The first parameter of an instance method receives the instance. The name self is a convention — any name works, but always use self in production code.

Inheritance

class Animal:
    def __init__(self, name: str):
        self.name = name

    def speak(self) -> str:
        raise NotImplementedError

class Dog(Animal):
    def __init__(self, name: str, breed: str):
        super().__init__(name)       # call parent
        self.breed = breed

    def speak(self) -> str:
        return f"{self.name} (a {self.breed}) barks"


class Puppy(Dog):
    def speak(self) -> str:
        return f"{self.name} yips"

print(isinstance(Puppy("Bo", "Lab"), Animal))   # True

Multiple Inheritance and MRO

Python supports multiple inheritance. Method resolution follows the Method Resolution Order (MRO) — left to right, depth first, with C3 linearization.

class A: pass
class B(A): pass
class C(A): pass
class D(B, C): pass

print(D.__mro__)
# (D, B, C, A, object)

Dataclasses (Python 3.7+)

The boilerplate-free way to define value classes. @dataclass auto-generates __init__, __repr__, and __eq__.

from dataclasses import dataclass, field

@dataclass
class User:
    name: str
    email: str
    is_admin: bool = False
    tags: list[str] = field(default_factory=list)


u = User("Alice", "[email protected]")
print(u)
# User(name='Alice', email='[email protected]', is_admin=False, tags=[])

# Equality is by value, not identity
User("A", "x") == User("A", "x")        # True

Frozen / Immutable Dataclasses

@dataclass(frozen=True, slots=True)
class Point:
    x: float
    y: float

# Hashable (can be dict key / set member); attempts to assign raise FrozenInstanceError

slots=True for memory

Without __slots__, every instance carries a per-instance __dict__. slots=True on a dataclass declares attributes statically and saves ~30-50% memory per instance.

Methods: instance, class, static

class Circle:
    pi = 3.14159

    def __init__(self, radius: float):
        self.radius = radius

    # Instance method — receives self
    def area(self) -> float:
        return Circle.pi * self.radius ** 2

    # Class method — receives the class
    @classmethod
    def unit(cls):
        return cls(1)

    # Static method — no implicit first arg
    @staticmethod
    def describe() -> str:
        return "A closed curve where all points are equidistant from a center."

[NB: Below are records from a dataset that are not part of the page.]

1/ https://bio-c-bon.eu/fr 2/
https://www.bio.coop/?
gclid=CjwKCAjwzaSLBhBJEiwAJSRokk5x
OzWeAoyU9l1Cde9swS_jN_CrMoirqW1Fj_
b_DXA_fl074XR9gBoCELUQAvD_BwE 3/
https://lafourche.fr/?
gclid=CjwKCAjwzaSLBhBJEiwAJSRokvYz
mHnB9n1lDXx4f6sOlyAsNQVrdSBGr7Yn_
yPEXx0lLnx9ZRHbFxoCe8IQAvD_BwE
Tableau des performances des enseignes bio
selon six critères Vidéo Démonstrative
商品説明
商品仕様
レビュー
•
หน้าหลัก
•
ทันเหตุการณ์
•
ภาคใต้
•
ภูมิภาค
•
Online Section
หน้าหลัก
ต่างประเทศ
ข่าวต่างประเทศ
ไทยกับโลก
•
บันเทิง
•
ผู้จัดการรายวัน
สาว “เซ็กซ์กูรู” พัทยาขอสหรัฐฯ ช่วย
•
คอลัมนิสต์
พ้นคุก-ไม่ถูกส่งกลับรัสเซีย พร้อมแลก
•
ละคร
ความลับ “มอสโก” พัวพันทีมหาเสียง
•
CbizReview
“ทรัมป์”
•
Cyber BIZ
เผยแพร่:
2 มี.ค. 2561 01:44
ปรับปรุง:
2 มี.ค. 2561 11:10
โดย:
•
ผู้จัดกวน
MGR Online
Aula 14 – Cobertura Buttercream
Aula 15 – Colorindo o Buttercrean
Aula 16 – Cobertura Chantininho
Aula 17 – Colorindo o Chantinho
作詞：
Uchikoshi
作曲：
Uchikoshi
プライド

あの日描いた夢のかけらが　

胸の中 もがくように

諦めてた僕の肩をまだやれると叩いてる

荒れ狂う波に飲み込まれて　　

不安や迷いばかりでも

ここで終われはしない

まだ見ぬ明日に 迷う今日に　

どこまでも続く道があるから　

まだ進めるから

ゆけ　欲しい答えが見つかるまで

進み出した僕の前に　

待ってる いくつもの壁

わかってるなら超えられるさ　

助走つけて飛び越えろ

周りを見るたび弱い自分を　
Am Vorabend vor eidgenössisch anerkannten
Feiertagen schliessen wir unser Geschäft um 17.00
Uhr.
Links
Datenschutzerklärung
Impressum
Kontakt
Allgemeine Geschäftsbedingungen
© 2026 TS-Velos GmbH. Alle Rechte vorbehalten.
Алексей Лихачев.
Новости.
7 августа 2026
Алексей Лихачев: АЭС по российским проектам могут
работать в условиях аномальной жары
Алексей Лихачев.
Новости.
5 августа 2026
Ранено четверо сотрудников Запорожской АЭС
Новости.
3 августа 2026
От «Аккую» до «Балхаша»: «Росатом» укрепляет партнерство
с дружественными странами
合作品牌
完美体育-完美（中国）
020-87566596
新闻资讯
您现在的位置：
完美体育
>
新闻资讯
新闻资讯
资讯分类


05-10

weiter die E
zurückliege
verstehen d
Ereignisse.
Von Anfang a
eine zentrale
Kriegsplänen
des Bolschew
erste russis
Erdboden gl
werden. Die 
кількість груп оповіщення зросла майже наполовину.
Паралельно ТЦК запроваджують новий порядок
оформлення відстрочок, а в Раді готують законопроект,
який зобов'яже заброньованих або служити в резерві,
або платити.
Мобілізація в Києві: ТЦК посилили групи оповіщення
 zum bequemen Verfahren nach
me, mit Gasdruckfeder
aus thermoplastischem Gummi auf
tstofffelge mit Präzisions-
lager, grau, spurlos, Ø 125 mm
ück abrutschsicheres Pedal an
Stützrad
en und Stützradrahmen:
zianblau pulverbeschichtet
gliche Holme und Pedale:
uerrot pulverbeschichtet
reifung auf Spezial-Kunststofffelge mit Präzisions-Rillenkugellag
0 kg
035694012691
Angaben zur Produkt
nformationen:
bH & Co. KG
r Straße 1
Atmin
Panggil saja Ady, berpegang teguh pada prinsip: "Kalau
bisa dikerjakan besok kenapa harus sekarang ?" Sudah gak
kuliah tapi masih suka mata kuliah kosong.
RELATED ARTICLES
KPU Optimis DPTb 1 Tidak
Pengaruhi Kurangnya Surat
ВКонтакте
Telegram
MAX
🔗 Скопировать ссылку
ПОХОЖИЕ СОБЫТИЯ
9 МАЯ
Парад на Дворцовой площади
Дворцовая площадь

Circle.unit()              # alt constructor — Circle(1)
Circle.describe()          # no instance needed

Properties

class Temperature:
    def __init__(self, celsius: float):
        self._c = celsius

    @property
    def celsius(self) -> float:
        return self._c

    @celsius.setter
    def celsius(self, value: float):
        if value < -273.15:
            raise ValueError("below absolute zero")
        self._c = value

    @property
    def fahrenheit(self) -> float:
        return self._c * 9/5 + 32

Dunder (Magic) Methods

Special methods that hook into Python's syntax. Implement them to make your objects behave like built-ins.

class Vector:
    def __init__(self, x, y):
        self.x, self.y = x, y

    def __repr__(self):
        return f"Vector({self.x}, {self.y})"

    def __add__(self, other):
        return Vector(self.x + other.x, self.y + other.y)

    def __eq__(self, other):
        return (self.x, self.y) == (other.x, other.y)

    def __hash__(self):
        return hash((self.x, self.y))

    def __len__(self):
        return int((self.x**2 + self.y**2) ** 0.5)

Common Dunder Methods

MethodEnables
__init__Constructor
__repr__Developer-friendly string (in REPL, debug)
__str__User-friendly string (used by print)
__eq__, __lt__ ...==, <, etc.
__hash__Use as dict key / set member
__len__len(obj)
__iter__, __next__Iteration protocol
__getitem__, __setitem__obj[key] syntax
__enter__, __exit__Context manager (with)
__call__Instance is callable like a function

🎯 Practice Exercises

Exercise 1: BankAccount

Class with deposit, withdraw, and a balance property. Raise on overdrafts. Add __repr__ and __eq__.

Exercise 2: Money dataclass

Define a frozen, slotted Money dataclass with amount and currency. Implement __add__ that refuses to add different currencies.

Exercise 3: Stack

Implement a Stack class. Support push, pop, peek, __len__, __bool__ (empty?), and iteration.

Exercise 4: Alternate constructor

Add a @classmethod from_string to your Money dataclass that parses "USD 12.50".